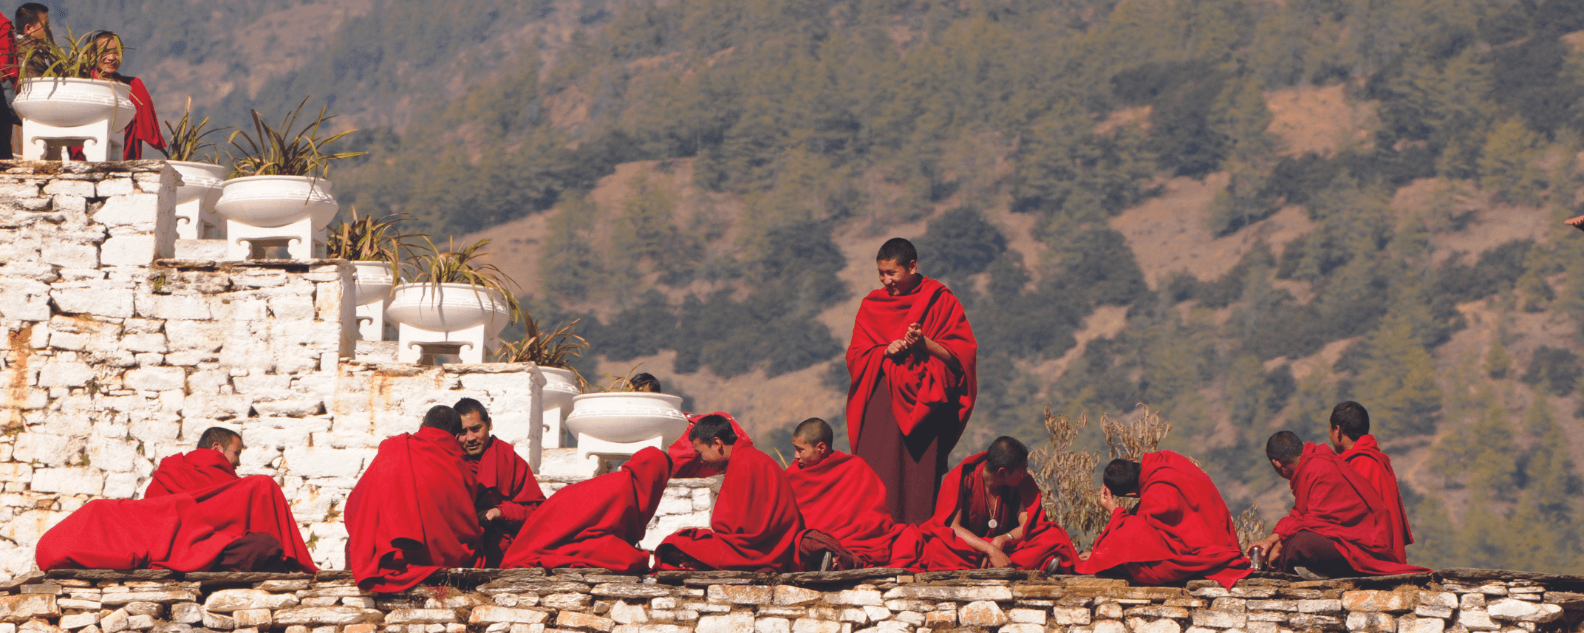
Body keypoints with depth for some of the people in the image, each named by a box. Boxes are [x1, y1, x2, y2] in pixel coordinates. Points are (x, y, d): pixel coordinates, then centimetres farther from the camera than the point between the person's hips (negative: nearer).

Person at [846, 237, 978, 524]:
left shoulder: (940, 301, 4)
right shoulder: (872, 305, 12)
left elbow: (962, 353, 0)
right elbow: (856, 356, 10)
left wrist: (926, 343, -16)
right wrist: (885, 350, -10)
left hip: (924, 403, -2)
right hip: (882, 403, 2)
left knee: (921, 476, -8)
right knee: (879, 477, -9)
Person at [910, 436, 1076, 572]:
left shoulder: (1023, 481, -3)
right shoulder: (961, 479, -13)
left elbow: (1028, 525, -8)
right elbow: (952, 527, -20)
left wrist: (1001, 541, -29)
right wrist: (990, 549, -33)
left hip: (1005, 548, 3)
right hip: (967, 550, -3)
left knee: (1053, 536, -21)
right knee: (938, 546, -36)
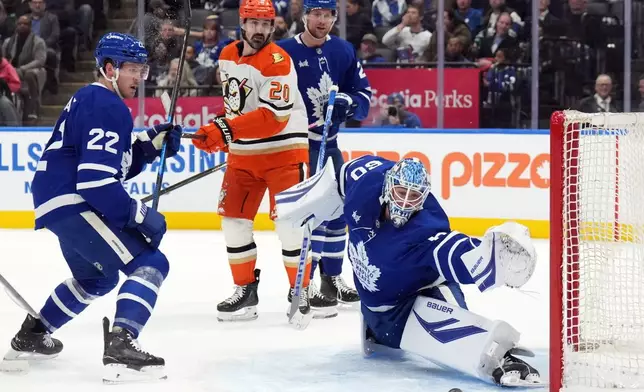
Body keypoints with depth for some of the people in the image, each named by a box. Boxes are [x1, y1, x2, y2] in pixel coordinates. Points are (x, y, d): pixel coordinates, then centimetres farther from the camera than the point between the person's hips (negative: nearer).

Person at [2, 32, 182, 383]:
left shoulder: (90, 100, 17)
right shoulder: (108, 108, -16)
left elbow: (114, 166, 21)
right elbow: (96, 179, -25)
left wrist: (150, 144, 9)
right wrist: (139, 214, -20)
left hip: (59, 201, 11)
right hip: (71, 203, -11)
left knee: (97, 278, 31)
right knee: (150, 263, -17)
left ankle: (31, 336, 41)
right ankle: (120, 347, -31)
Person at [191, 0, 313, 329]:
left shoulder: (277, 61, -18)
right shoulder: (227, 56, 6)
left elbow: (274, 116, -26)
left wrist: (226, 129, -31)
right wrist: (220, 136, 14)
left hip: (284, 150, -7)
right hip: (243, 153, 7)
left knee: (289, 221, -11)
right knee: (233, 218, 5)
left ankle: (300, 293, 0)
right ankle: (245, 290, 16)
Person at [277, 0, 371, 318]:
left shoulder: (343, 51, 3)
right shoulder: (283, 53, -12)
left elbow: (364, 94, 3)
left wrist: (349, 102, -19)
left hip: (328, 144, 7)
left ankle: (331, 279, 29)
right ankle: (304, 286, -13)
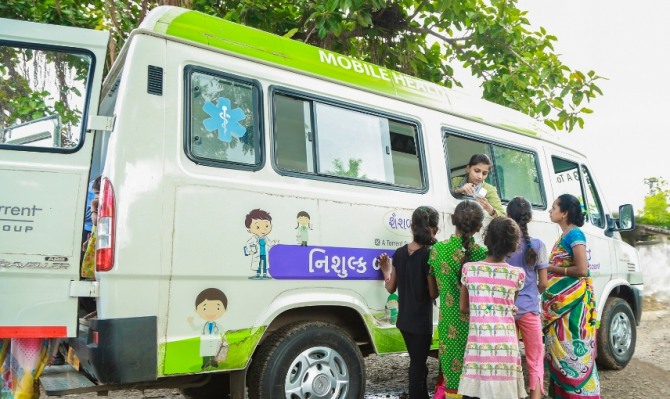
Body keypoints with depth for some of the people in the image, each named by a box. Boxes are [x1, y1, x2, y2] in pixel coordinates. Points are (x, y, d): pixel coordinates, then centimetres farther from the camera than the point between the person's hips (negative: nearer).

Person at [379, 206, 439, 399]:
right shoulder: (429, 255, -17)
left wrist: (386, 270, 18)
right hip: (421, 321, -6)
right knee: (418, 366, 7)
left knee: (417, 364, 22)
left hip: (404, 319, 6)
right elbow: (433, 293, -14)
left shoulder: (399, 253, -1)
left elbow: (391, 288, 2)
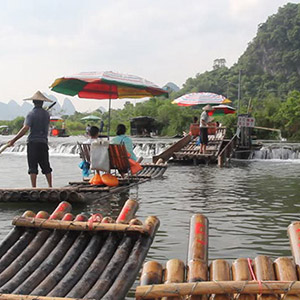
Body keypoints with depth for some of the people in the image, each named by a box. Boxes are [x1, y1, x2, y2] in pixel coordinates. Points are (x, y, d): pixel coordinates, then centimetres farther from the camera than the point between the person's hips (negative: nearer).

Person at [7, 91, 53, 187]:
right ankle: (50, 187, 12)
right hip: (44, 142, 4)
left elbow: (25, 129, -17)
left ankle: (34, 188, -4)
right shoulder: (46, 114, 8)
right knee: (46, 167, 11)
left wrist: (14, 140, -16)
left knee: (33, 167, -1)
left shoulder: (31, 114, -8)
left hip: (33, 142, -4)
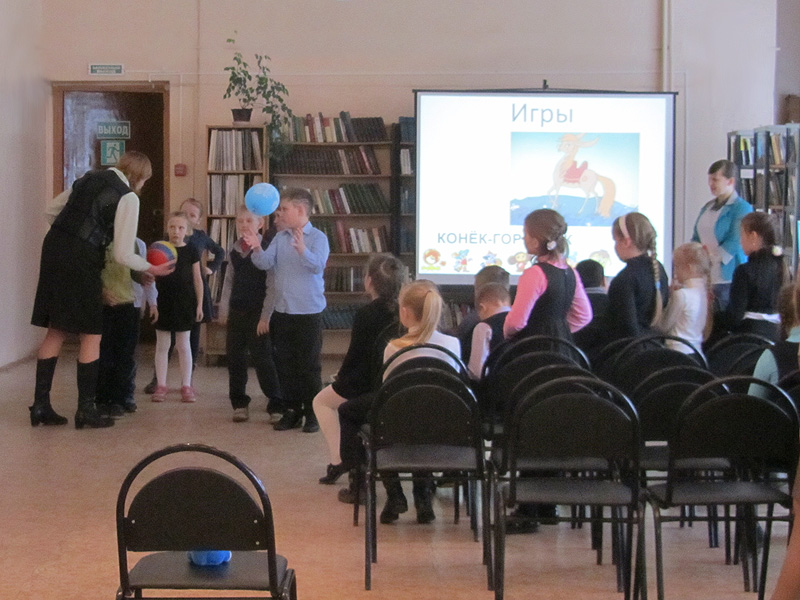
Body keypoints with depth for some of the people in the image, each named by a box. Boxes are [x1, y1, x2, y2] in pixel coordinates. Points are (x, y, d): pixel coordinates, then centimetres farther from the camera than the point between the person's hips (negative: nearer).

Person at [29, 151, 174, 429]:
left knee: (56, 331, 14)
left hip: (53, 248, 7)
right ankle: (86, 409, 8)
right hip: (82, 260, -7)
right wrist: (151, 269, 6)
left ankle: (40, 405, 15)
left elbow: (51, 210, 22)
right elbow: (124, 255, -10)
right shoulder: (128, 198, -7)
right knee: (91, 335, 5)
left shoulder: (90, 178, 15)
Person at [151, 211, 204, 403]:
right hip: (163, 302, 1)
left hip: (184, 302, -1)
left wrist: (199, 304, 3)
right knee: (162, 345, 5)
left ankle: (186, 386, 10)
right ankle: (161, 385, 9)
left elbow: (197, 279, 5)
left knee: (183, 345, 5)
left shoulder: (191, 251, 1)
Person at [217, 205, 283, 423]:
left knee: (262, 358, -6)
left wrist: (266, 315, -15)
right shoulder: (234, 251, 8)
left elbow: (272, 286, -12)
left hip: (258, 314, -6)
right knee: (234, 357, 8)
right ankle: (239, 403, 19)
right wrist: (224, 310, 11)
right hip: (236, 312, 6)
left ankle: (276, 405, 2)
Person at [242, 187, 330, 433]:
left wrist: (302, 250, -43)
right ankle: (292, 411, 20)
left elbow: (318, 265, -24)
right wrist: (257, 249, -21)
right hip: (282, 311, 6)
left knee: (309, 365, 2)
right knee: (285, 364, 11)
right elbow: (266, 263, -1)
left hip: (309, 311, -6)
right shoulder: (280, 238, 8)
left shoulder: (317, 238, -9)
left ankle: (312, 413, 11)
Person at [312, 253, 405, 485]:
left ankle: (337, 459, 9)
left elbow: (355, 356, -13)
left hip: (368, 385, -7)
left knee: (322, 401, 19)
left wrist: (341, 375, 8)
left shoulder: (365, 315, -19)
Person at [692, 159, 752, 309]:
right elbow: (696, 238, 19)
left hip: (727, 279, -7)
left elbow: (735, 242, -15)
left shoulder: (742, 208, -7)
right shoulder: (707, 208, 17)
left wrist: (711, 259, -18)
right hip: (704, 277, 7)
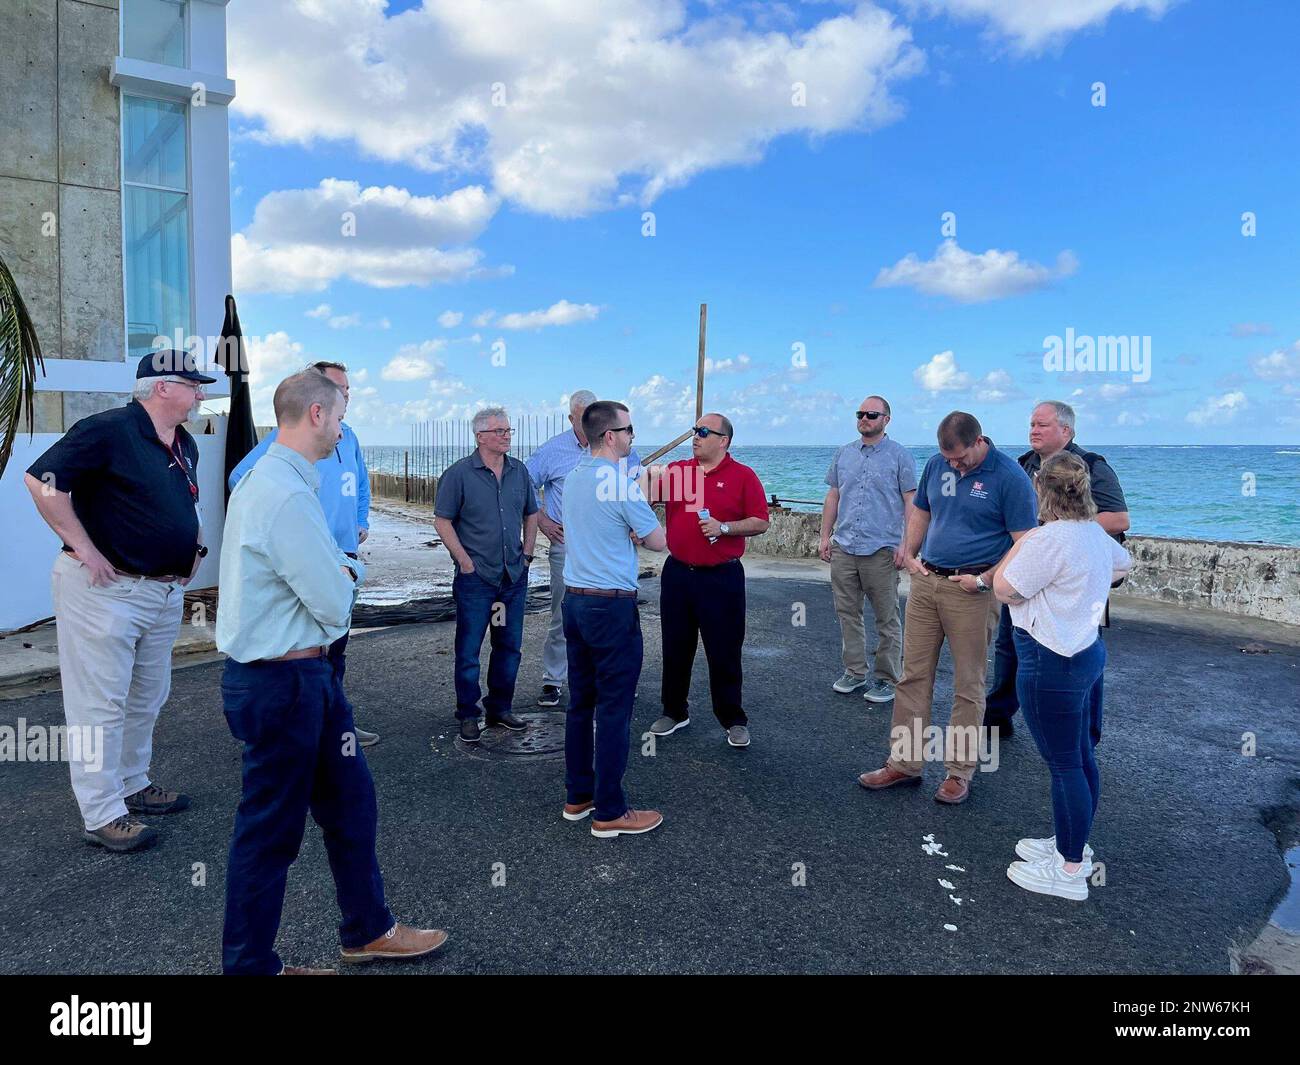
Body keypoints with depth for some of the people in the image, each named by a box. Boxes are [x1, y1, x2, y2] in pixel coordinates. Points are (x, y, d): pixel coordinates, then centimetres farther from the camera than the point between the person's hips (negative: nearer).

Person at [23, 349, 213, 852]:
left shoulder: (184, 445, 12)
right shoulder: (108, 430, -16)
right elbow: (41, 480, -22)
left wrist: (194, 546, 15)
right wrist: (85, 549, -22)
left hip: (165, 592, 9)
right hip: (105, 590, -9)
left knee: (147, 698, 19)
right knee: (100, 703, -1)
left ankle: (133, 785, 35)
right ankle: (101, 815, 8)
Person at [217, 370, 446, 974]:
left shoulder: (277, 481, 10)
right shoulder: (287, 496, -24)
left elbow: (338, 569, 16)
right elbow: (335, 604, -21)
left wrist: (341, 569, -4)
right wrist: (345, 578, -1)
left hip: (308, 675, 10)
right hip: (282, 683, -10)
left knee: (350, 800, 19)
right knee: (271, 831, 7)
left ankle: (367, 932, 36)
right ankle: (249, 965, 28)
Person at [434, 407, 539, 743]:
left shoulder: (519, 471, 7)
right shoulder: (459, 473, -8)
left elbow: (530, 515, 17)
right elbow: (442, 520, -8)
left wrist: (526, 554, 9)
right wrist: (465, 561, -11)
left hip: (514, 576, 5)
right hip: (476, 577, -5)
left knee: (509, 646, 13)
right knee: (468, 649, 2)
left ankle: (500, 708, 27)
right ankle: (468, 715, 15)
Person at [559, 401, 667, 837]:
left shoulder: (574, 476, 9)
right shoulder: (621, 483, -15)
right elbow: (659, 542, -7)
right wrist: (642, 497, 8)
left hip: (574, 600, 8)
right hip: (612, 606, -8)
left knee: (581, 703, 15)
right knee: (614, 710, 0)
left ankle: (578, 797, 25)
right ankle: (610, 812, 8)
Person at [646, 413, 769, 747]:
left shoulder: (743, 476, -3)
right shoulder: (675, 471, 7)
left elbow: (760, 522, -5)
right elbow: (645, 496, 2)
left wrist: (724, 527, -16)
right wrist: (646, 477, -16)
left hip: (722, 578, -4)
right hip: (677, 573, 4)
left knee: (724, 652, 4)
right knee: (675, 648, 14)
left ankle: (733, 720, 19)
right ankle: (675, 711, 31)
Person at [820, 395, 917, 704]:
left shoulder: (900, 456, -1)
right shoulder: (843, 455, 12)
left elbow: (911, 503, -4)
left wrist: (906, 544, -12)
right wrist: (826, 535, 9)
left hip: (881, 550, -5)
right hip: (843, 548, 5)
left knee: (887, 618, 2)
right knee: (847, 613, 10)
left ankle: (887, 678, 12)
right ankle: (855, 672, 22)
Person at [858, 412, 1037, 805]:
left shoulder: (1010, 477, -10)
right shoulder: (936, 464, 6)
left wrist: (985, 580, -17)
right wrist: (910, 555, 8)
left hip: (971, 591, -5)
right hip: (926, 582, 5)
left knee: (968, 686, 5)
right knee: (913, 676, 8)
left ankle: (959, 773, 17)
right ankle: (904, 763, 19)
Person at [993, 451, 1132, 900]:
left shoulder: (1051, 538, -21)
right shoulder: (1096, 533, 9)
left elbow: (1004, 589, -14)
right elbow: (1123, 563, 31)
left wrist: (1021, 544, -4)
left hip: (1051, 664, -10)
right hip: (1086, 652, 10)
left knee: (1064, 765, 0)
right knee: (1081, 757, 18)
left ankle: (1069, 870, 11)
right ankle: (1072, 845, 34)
════════════════
* WHAT NEEDS TO BE DONE
Reproduce the rows above word for word, starting at the line containing "left elbow: (391, 288, 2)" and ending at the line containing "right hip: (282, 311, 6)", with both of those lines included. Leave out the picture markers.

* OUTPUT OF THE TASK
left elbow: (391, 288, 2)
Body keypoints with depth for some of the people in the image, each named by a box. Boxes are [x1, y1, x2, y2] in pixel coordinates. Points are (x, y, d): pixel coordinates, then centimetres farther from the camera than the point between the person's hips (negative: nearer).

Person at [7, 91, 53, 187]:
right ankle: (50, 187, 12)
right hip: (44, 142, 4)
left elbow: (25, 129, -17)
left ankle: (34, 188, -4)
right shoulder: (46, 114, 8)
right knee: (46, 167, 11)
left wrist: (14, 140, -16)
left knee: (33, 167, -1)
left shoulder: (31, 114, -8)
left hip: (33, 142, -4)
Body keypoints with depth for some of the people in the image, each named by a box. Boxes are [x1, y1, x2, y2] in pixel coordinates. Points are (x, y, d): pixel coordinates, then centimetres farther from the camera than the point between the person's hips (negative: nearer).

Person at [29, 151, 174, 429]:
left knee: (56, 331, 14)
left hip: (53, 248, 7)
right ankle: (86, 409, 8)
right hip: (82, 260, -7)
right wrist: (151, 269, 6)
left ankle: (40, 405, 15)
left elbow: (51, 210, 22)
right elbow: (124, 255, -10)
right shoulder: (128, 198, -7)
right knee: (91, 335, 5)
left shoulder: (90, 178, 15)
Person at [151, 211, 204, 403]:
right hip: (163, 302, 1)
left hip: (184, 302, -1)
left wrist: (199, 304, 3)
right knee: (162, 345, 5)
left ankle: (186, 386, 10)
right ankle: (161, 385, 9)
left elbow: (197, 279, 5)
left knee: (183, 345, 5)
left shoulder: (191, 251, 1)
Person at [217, 205, 283, 423]:
left knee: (262, 358, -6)
left wrist: (266, 315, -15)
right shoulder: (234, 251, 8)
left elbow: (272, 286, -12)
left hip: (258, 314, -6)
right knee: (234, 357, 8)
right ankle: (239, 403, 19)
right wrist: (224, 310, 11)
right hip: (236, 312, 6)
left ankle: (276, 405, 2)
Person at [242, 187, 330, 433]:
left wrist: (302, 250, -43)
right ankle: (292, 411, 20)
left elbow: (318, 265, -24)
right wrist: (257, 249, -21)
right hip: (282, 311, 6)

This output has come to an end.